Energy-Scaled Zero-Noise Extrapolation for Gottesman-Kitaev-Preskill Code
Gui-Zhong Luo, Matthew Otten
TL;DR
This work tackles the finite-energy limitation of Gottesman-Kitaev-Preskill (GKP) codes in bosonic qubits by introducing Energy-Scaled Zero-Noise Extrapolation (ES-ZNE), which uses the mean photon number $\bar{n}$ as a tunable noise knob and extrapolates measurements to the infinite-energy limit using a power-law model. Through numerical simulations of a GKP qubit under a pure-loss channel with Petz recovery, ES-ZNE mitigates finite-energy errors and reveals the intrinsic performance of the ideal GKP code, including a threshold at $x_{\text{crit}} \approx 0.4055$ beyond which correction deteriorates. The approach is extended to two qubits with independent noise, showing reliable extrapolations for entangled and random states and quantifying computational gains via energy-cutoff requirements. ES-ZNE offers a practical, software-based route to enhance near-term bosonic quantum processors by trading sampling overhead for reduced physical resource needs like high squeezing. Overall, the method isolates finite-energy artifacts from fundamental code performance and aligns with theoretical capacity bounds for pure-loss channels.
Abstract
The performance of Gottesman-Kitaev-Preskill (GKP) codes, an approach to hardware-efficient quantum error correction, is limited by the finite squeezing capabilities of current experimental platforms.

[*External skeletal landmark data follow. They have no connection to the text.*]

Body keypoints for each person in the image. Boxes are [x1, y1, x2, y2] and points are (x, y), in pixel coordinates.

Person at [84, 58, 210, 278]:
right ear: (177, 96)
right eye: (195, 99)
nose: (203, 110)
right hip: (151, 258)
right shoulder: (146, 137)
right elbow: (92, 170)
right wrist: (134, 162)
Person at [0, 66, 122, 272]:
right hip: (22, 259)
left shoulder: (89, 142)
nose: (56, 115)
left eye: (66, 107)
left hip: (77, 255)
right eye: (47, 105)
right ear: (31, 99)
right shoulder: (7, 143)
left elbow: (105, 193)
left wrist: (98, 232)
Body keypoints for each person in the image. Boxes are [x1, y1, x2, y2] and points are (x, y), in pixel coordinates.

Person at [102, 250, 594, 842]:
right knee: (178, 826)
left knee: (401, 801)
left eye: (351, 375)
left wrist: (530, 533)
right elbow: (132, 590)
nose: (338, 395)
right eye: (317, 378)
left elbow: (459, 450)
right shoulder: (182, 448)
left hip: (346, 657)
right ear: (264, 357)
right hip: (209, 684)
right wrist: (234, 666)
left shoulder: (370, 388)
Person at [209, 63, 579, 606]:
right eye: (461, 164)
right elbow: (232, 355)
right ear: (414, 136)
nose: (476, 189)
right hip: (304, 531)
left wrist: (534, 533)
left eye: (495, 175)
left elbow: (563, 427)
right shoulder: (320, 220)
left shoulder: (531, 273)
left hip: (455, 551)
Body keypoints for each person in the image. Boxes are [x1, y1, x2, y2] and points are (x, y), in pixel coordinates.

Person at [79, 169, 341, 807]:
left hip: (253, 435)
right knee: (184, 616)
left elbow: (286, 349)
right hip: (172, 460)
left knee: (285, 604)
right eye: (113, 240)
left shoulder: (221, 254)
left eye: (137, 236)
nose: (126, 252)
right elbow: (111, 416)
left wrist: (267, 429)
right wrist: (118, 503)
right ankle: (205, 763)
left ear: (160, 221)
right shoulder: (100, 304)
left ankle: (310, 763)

To circumvent this hardware demand, we introduce Energy-Scaled Zero-Noise Extrapolation (ES-ZNE), a quantum error mitigation protocol that uses the mean photon number of the GKP code as a tunable effective noise parameter. The protocol measures logical observables at a series of accessible finite energies and extrapolates the results to the ideal, infinite-energy limit using an ansatz based on the code's asymptotic error scaling. Through simulating a GKP qubit under a pure-loss channel, we demonstrate that ES-ZNE successfully mitigates finite-energy errors, recovering the ideal expectation values (within numerical uncertainty) in the shallow-noise regime. Furthermore, by computationally removing artifacts arising from the finite-energy encoding, our method characterizes the intrinsic performance of the ideal GKP code, revealing a sharp error threshold beyond which the code's corrective power diminishes. These results establish ES-ZNE as a practical, software-based strategy for enhancing the performance of near-term bosonic quantum processors, trading sampling overhead for demanding physical resources like high squeezing.